■ **Texte**:

Comment ressusciter un adolescent disparu lors d’une altercation avec des gendarmes dans des circonstances particulières ? Jérôme Chantreau, un texte singulier, nous fait pénétrer l’esprit onirique de Bélhazar, un jeune homme unique.

13 février 2013, 13 rue de l’Éternité à Dinan, Bretagne. Une heure du matin. Un jeune homme de 18 ans se « suicide » lors d’une altercation avec trois gendarmes. Le jeune homme était appelé Bélhazar. Ensuite : l’avocat, chargé par la famille de comprendre cette tragédie, se suicide lui-même. Un jeune présent lors de l’algarade est interné en hôpital psychiatrique. Un des trois gendarmes intervenants lors de l’opération nocturne se pend. Le nouvel avocat est tué le 13 novembre 2015 lors des attentats du Bataclan. Voilà pour les faits.

jerome chantreau belhazar

Jérôme Chantreau, écrivain et enseignant, a connu dans son établissement Bélhazar et il a enseigné à Dana, autre élève, décédée de maladie. Deux adolescents morts, deux injustices auxquelles l’auteur ne peut se résigner. Alors, avec l’accord des parents, l’écrivain va partir sur les traces de Bélhazar pour chercher la vérité, les incohérences dans le discours d’une justice et gendarmerie alliées et porteuses d’une version peu crédible des faits. A priori.

[Items du jeu de données]
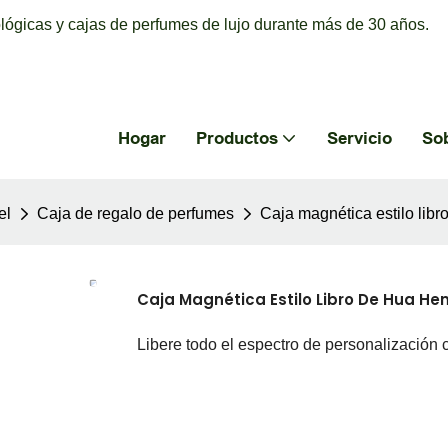
ógicas y cajas de perfumes de lujo durante más de 30 años.
Hogar
Productos
Servicio
So
el
Caja de regalo de perfumes
Caja magnética estilo libr
Caja Magnética Estilo Libro De Hua Hen
Libere todo el espectro de personalización 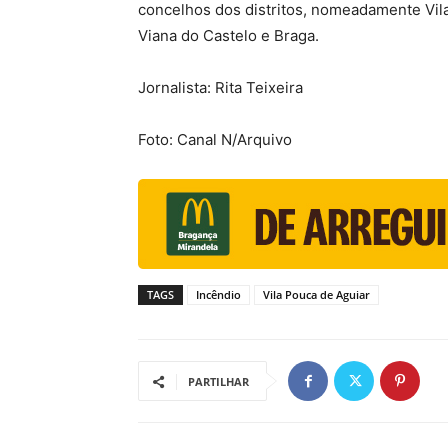
concelhos dos distritos, nomeadamente Vila 
Viana do Castelo e Braga.
Jornalista: Rita Teixeira
Foto: Canal N/Arquivo
TAGS
Incêndio
Vila Pouca de Aguiar
PARTILHAR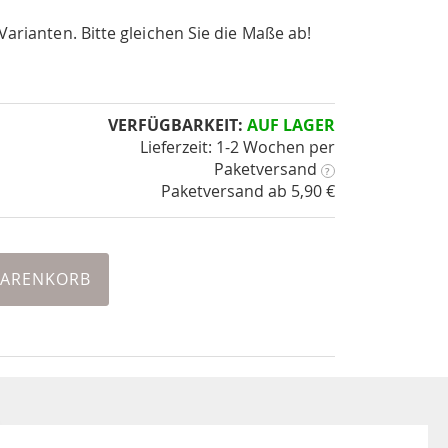
Varianten. Bitte gleichen Sie die Maße ab!
VERFÜGBARKEIT:
AUF LAGER
Lieferzeit: 1-2 Wochen
per
Paketversand
?
Paketversand ab 5,90 €
WARENKORB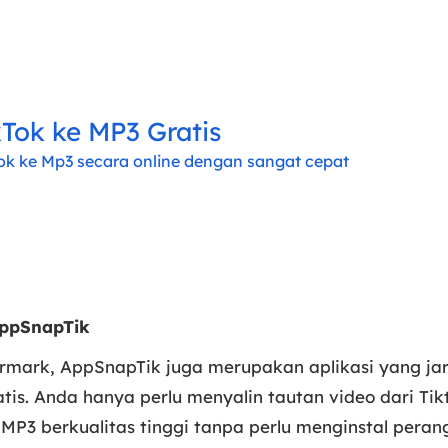
Tok ke MP3 Gratis
k ke Mp3 secara online dengan sangat cepat
AppSnapTik
ermark, AppSnapTik juga merupakan aplikasi yang ja
is. Anda hanya perlu menyalin tautan video dari Ti
MP3 berkualitas tinggi tanpa perlu menginstal pera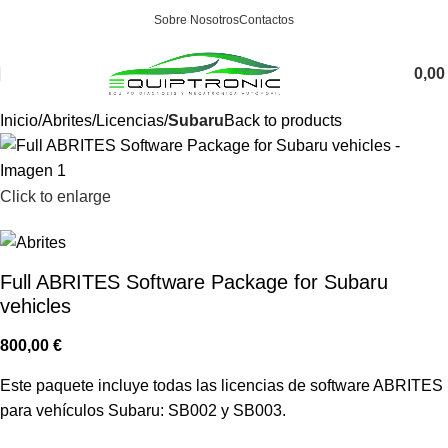
Sobre Nosotros
Contactos
0,0
Inicio
Abrites
Licencias
Subaru
Back to products
Click to enlarge
Full ABRITES Software Package for Subaru
vehicles
800,00
€
Este paquete incluye todas las licencias de software ABRITES
para vehículos Subaru: SB002 y SB003.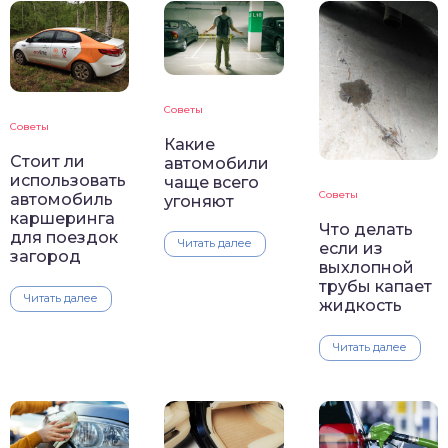
Советы
Советы
Какие
Стоит ли
автомобили
использовать
чаще всего
Советы
автомобиль
угоняют
каршеринга
Что делать
для поездок
Читать далее
если из
загород
выхлопной
трубы капает
Читать далее
жидкость
Читать далее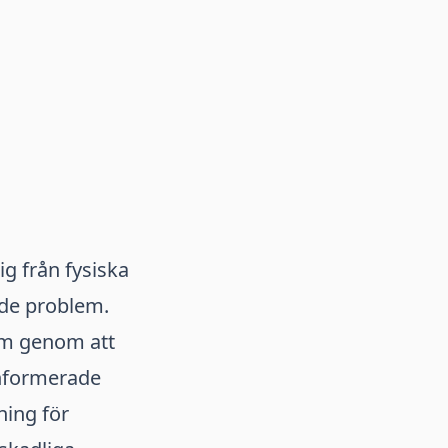
g från fysiska
ade problem.
lem genom att
informerade
ning för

■ **Consigne**:
Recopiez à l'identique le passage du texte sur Bélhazar compris entre « Comment ressusciter un » et « pour les faits. », ces deux bornes incluses. Les items ne servent à rien ici.

■ **Résultat**:
Comment ressusciter un adolescent disparu lors d’une altercation avec des gendarmes dans des circonstances particulières ? Jérôme Chantreau, un texte singulier, nous fait pénétrer l’esprit onirique de Bélhazar, un jeune homme unique.

13 février 2013, 13 rue de l’Éternité à Dinan, Bretagne. Une heure du matin. Un jeune homme de 18 ans se « suicide » lors d’une altercation avec trois gendarmes. Le jeune homme était appelé Bélhazar. Ensuite : l’avocat, chargé par la famille de comprendre cette tragédie, se suicide lui-même. Un jeune présent lors de l’algarade est interné en hôpital psychiatrique. Un des trois gendarmes intervenants lors de l’opération nocturne se pend. Le nouvel avocat est tué le 13 novembre 2015 lors des attentats du Bataclan. Voilà pour les faits.